CGA finds that between December 2008 and June 2011, 3,444 free houses closed while among pubs it classifies as non-managed (the sector to which the beer tie applies) 2,339 closed. (The third category, managed pubs, contains those are those that are run by regional breweries or pubcos by installing managers rather than negotiating a lease.)
On the face of these figures, CAMRA is wrong and the BBPA right. The closure rate was almost twice as high among free houses as among non-managed pubs. So there’s no evidence here that the beer tie cripples pubs: on the contrary, those with the tie seem to do marginally better in a chilly environment than free houses which can buy their beer from anybody.
But that’s a limited way of looking at the evidence. If instead of looking at closures we look instead at the numbers of pubs operating in the different categories, a different picture emerges. Between December 2008 and June 2011, the numbers of free houses has actually risen by 425, while the number of non-managed (tied) pubs has declined by 3,216. The figures are in the Table.
How do we reconcile these figures? By including openings as well as closures, and also transfers from one sector to another.
When openings as well as closures are included, the net closures of free houses falls from 3,444 to 1,916, and the net closures of tied pubs from 2,339 to 1,778. There are more pubs in the tied sector, so as a proportion of the December 2008 figure the number of free houses has fallen by 9.2 per cent, and the number of tied houses by 5.7 per cent. On this basis, CAMRA is still wrong.

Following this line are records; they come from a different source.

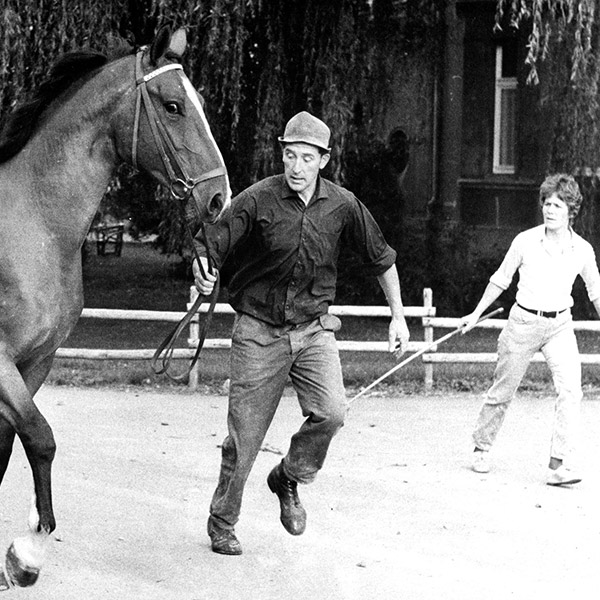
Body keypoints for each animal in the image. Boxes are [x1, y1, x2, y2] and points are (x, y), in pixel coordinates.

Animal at [0, 25, 230, 588]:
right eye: (173, 106)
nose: (220, 198)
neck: (32, 227)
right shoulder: (1, 362)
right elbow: (40, 438)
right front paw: (28, 553)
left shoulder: (36, 362)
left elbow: (11, 444)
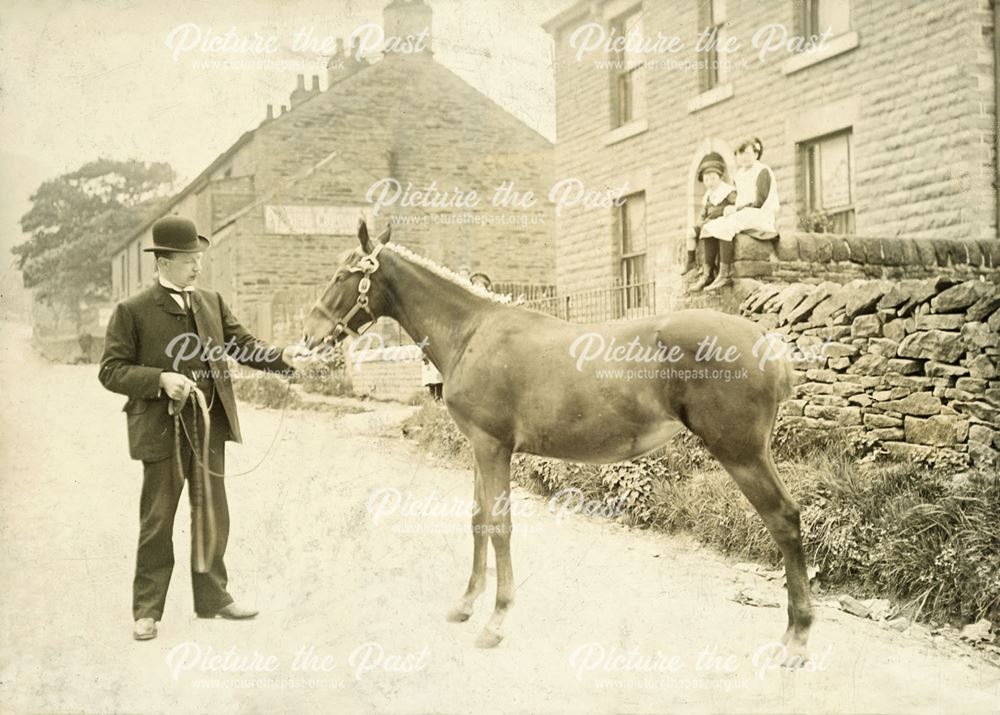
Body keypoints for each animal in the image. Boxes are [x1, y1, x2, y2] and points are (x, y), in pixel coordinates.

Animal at [302, 222, 812, 664]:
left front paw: (497, 621)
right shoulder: (479, 449)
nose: (309, 336)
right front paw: (466, 603)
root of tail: (764, 337)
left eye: (343, 275)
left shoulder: (493, 446)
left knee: (784, 520)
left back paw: (797, 636)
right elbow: (478, 521)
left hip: (742, 454)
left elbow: (500, 527)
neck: (473, 331)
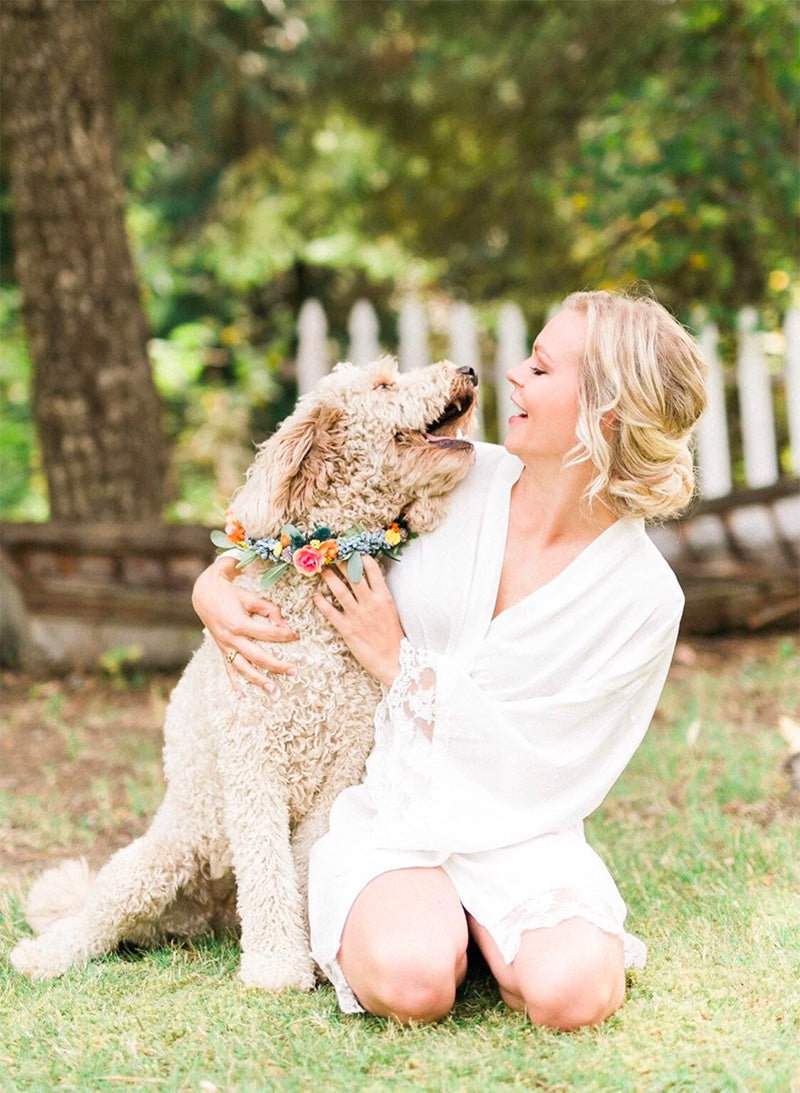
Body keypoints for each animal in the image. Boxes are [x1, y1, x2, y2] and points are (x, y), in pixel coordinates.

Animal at [10, 356, 474, 992]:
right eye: (383, 384)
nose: (468, 369)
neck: (313, 589)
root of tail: (203, 910)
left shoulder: (340, 771)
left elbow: (297, 867)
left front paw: (309, 955)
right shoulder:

However, in the most recent period, the first half of 2011, net closures have been higher in the tied sector than the free sector, as the Government response to the Select Committee report makes clear. Over that period, the net closure rate for tied pubs is 0.9 per cent, for free houses 0.6 per cent. So for this period, CAMRA can be said to be right.
Finally, there is the issue of transfers. The free house sector has gained 1,711 pubs over the period by transfers from the managed sector (377) and the tied sector (1,334). So both breweries and pubcos have disposed of some pubs that have become free houses.

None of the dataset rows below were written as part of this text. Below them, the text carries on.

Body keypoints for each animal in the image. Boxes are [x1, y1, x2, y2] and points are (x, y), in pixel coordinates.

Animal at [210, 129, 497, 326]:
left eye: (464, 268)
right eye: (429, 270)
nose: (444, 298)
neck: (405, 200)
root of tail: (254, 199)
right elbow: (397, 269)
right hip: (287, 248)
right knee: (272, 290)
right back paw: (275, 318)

The paradoxical conclusion is that despite 1,916 net closures over the period, there were 425 more free houses at the end than at the beginning. (The numbers don’t quite add up, CGA explains, because its counting methods have changed during the period.) Over the same period, tied houses declined by 3,218, made up of 1,778 closures and 1,334 transfers.
On this basis, CAMRA is right. Free houses have increased their numbers while tied houses have declined. But that doesn’t tell us anything about the financial health of either sector.
The pubcos will not have sold off their most successful pubs, and nor will the breweries. Such transfers are more likely to be pubs that are struggling. So these figures are not an index of financial health. Landlords who have taken them over may not be affected by the beer tie, but may well have difficulties with mortgages and debt.
The GGA data for 2009 also shows that local/community pubs were the likeliest to close, with 53 a week closing in the first half of 2009 and 25 a week in the second half. Pubs focussing on drink were more likely to close than those focussing on food. The data gathered available on the BBPA website for 2010 and the first half of 2011 classify pubs differently so it is impossible to say if this trend has continued. Net closures continue, but at a slower rate.
My conclusion, based on the CGA data, is that the beer tie cannot be blamed for the closure of pubs in general. Traditional local pubs relying on drink rather than food struggle to survive whatever sector of the industry they occupy. The answer, according to a survey by Molson Coors reported in the December issue of CAMRA’s newspaper What’s Brewing, is to focus on products that cannot easily be found in a local supermarket – and that includes cask ales, long championed by CAMRA. Good food is clearly another option, but true pub-lovers don’t want to see every pub turned into a gastropub.